Our study demonstrates that HMGN2 knockout regulates the expression of multiple phagocytosis-related genes, including Cd14, Rac1, Cdc42, RhoA, Wasp, Sema3e, Tiam1, and PlexinA1. We conclude that CD14 likely serves as a downstream mechanism through which HMGN2 modulates macrophage phagocytosis and bactericidal functions. This conclusion is supported not only by the significant upregulation of CD14 expression following HMGN2 knockout but also by the close functional association of subsequent MAPK signaling pathway activation and NO production. This is in accordance with the biological logic chain.
mCD14 serves as a surface receptor of phagocytes. It facilitates the recognition and internalization of bacteria by macrophages, triggers downstream signaling pathways, and promotes the release of bactericidal substances. It functions as the core executor in the process of bacteria clearance by macrophages. The knockout of mCD14 will attenuate the bactericidal function and heighten the susceptibility to infection. sCD14 is a protein present in body fluids. Although it cannot independently transmit signals, it can form a complex with LPS. This complex enhances the efficiency of bacteria recognition by phagocytes, aids cells lacking mCD14 in recognizing pathogens, and induces the release of inflammatory factors. mCD14 and sCD14 establish a dual-line defense mechanism of “cell surface recognition-humoral synergistic opsonization”, mCD14 plays a dominant role in direct bactericidal activity, while sCD14 broadens the scope of the immune response. Together, they optimize the efficiency of bacteria clearance (24). This study has discovered that the expressions of both mCD14 and sCD14 were upregulated in HMGN2-knockout cells. It is hypothesized that the knockout of HMGN2 promotes the complementary and amplifying effects of the two CD14s in the process of bacteria clearance. However, additional experiments need to be devised to establish the correlation between the two CD14s and the mechanisms mediated by each of them. For instance, mutant plasmids targeting different CD14 sites can be utilized.

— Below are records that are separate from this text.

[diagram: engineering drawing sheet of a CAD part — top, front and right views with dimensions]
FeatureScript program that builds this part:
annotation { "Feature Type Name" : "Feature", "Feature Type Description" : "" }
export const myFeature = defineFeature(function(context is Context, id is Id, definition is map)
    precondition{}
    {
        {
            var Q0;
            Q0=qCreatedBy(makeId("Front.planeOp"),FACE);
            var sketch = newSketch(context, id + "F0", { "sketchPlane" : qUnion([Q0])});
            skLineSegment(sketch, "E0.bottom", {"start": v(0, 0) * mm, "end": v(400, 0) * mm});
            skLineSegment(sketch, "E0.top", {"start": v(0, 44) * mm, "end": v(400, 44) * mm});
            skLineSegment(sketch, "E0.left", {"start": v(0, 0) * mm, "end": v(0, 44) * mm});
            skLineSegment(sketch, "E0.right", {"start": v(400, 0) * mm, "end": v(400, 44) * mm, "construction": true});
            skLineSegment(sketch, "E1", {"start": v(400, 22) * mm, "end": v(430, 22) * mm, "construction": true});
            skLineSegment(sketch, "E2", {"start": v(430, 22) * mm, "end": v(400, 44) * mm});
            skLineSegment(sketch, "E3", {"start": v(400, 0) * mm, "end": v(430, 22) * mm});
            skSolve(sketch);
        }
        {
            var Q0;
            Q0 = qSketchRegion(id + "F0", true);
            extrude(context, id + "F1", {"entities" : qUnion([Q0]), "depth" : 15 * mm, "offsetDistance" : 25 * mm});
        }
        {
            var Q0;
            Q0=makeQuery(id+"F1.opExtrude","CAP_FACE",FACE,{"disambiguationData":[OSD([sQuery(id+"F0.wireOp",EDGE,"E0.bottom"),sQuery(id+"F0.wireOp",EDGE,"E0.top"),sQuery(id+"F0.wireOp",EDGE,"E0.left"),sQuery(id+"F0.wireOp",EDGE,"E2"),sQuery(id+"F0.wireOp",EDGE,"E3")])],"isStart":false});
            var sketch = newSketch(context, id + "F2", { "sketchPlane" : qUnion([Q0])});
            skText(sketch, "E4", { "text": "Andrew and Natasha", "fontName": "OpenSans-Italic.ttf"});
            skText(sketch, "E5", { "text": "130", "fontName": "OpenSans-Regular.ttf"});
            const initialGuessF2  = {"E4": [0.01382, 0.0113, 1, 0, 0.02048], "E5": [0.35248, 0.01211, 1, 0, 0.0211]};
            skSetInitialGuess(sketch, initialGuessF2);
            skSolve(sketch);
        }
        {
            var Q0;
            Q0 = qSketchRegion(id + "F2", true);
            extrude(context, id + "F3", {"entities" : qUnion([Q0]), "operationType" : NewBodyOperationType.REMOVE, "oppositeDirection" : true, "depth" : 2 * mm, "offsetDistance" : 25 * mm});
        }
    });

NO, a crucial bactericidal effector from macrophages, eliminates pathogens via free radical toxicity. iNOS is the key enzyme for NO production. Its induction is influenced by multiple pathways, with MAPK and NF-κB most studied (57). CD14, interacting with LPS, activates MAPK and NF-κB, promoting iNOS expression and NO production (24, 25). This study found HMGN2 knockout significantly promoted iNOS expression and NO production in LPS-stimulated macrophages. CD14 is involved in HMGN2’s regulation of iNOS transcription. Further study of MAPK pathways showed MAPK inhibitors reversed the effect of HMGN2 knockout on iNOS. In addition, the cells were also treated with inhibitors of the NF-κB signaling pathway (not showed in this study). The results indicated that it did not exhibit a significant reversing effect on the iNOS expression induced by HMGN2 knockout. Findings suggest MAPK may dominate HMGN2’s regulation of LPS-induced iNOS expression in macrophages.